I left my apartment twice today. I had unexpected encounters both times.
The first time there was frost on my car which surprised me because the sun had been up for a while.
The second time I went out to get my mail, and as I got to the stairs, I heard my neighbor's door open. I kept on walking and pretending like I didn't hear because I really wasn't in the mood to stop and chat. I heard his keys jingle as he followed me down the stairs... and over to his car and stopped. I walked all the way to my mailbox, and he got in the car and he turned it on- and just sat there. It made me incredibly uncomfortable because I could feel him watching me. I walked all the way back to my apartment and he was still just sitting there in his car. I finally glanced over to see what was up because it was unnerving me, and sure enough he was staring dead at me. I didn't like that at all. He didn't leave until I was up the stairs and in my apartment again. It officially creeped me out. I've talked to him a couple of times in the past and know he wouldn't do anything psycho-but I dunno. Prolly if we talked more often it wouldn't have felt so strange to me, but honestly I'm not in the mood for chasing rabbits. It's not worth my time.

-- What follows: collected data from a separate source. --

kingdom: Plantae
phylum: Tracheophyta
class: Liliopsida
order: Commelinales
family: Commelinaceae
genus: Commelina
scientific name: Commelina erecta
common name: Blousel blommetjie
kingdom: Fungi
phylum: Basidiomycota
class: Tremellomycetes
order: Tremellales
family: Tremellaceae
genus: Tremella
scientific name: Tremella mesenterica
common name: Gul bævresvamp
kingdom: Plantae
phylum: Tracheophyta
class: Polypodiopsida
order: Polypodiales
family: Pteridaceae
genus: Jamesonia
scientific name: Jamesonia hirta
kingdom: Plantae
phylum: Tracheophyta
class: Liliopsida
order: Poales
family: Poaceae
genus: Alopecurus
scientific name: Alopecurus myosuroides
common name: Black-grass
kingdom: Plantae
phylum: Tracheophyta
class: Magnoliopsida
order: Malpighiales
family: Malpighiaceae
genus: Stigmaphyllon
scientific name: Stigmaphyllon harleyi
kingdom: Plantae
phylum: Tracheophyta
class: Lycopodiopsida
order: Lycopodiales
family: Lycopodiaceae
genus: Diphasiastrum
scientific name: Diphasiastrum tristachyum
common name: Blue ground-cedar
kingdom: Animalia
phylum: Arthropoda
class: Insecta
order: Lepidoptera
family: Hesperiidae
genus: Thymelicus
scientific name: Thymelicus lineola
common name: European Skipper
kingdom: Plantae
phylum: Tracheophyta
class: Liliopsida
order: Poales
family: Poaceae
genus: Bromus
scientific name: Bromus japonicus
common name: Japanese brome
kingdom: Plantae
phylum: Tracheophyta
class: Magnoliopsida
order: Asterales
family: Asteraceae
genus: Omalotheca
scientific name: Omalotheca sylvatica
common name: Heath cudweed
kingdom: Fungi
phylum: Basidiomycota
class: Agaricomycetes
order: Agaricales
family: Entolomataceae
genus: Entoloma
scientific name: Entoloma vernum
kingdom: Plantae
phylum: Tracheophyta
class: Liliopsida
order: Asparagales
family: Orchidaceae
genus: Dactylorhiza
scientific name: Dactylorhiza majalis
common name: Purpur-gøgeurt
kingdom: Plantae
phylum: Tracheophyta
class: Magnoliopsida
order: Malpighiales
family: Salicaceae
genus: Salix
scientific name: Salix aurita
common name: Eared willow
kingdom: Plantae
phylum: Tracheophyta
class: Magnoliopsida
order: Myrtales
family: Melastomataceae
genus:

I think another reason the whole thing made me uneasy was because it reminded me of when someone else sat in his car in front of my apartment for a long time before actually leaving... and I don't like what happened then. I don't want a repeat.
In other news, I think I'm too open, sometimes. Like maybe I tell people too much, too soon. I've been criticized about that before... but I'm afraid it's just part of my nature. It gets me in a lot of jams, emotionally, but I guess that's what peanut butter is for!